▼

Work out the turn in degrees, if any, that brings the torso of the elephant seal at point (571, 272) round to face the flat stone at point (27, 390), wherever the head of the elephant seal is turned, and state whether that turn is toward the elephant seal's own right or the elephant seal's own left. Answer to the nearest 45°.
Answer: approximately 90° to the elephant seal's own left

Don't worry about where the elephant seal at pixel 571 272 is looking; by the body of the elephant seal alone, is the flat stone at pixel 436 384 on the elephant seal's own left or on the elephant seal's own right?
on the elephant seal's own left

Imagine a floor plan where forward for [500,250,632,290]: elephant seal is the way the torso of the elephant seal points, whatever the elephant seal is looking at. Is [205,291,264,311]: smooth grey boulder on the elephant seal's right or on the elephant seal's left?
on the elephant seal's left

▲
▼

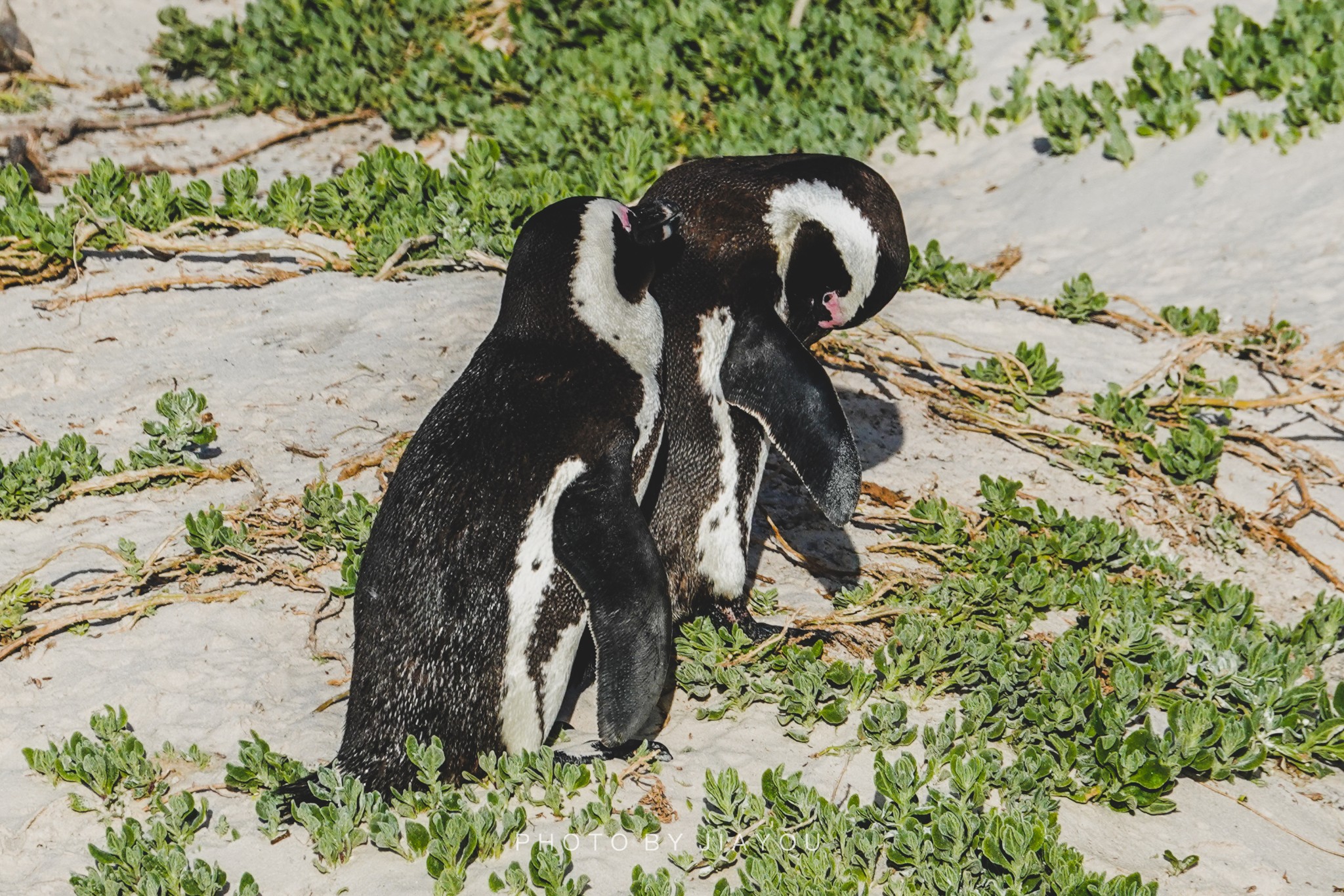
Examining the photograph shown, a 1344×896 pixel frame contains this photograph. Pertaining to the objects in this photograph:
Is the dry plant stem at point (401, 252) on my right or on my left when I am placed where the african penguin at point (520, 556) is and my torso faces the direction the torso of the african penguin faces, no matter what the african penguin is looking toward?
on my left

▲
▼

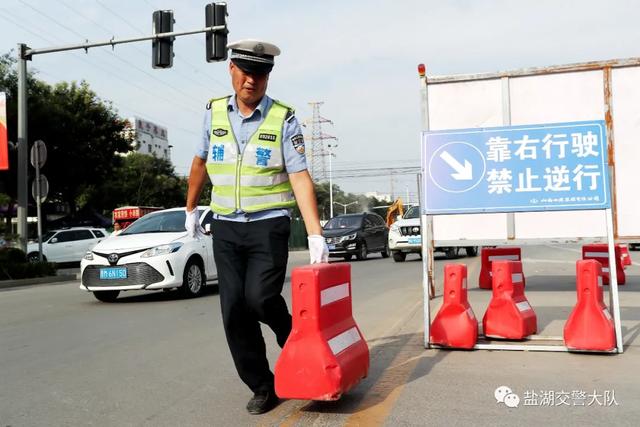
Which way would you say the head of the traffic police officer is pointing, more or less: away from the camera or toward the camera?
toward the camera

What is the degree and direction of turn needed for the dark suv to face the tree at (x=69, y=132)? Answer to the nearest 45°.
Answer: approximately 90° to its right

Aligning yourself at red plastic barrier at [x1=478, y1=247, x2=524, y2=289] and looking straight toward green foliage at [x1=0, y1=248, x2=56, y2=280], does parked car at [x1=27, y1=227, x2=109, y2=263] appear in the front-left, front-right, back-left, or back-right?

▲

• [BRIEF] Please pull out every line above that contains the word "torso", copying each one in full.

• [REPLY TO THE TASK]
Work out the turn in degrees, if any, that brings the torso of the elephant seal at point (571, 272) round to face the flat stone at point (27, 390), wherever the head of the elephant seal is turned, and state whether that turn is toward the elephant seal's own right or the elephant seal's own left. Answer to the nearest 45°.
Imagine a floor plan where forward for [500,250,632,290]: elephant seal is the way the torso of the elephant seal points, whatever the elephant seal is looking at. Is [205,291,264,311]: smooth grey boulder on the elephant seal's right or on the elephant seal's left?
Is the dry plant stem at point (401, 252) on my right or on my left when I am placed where the african penguin at point (520, 556) is and my torso faces the direction the torso of the african penguin faces, no matter what the african penguin is looking toward?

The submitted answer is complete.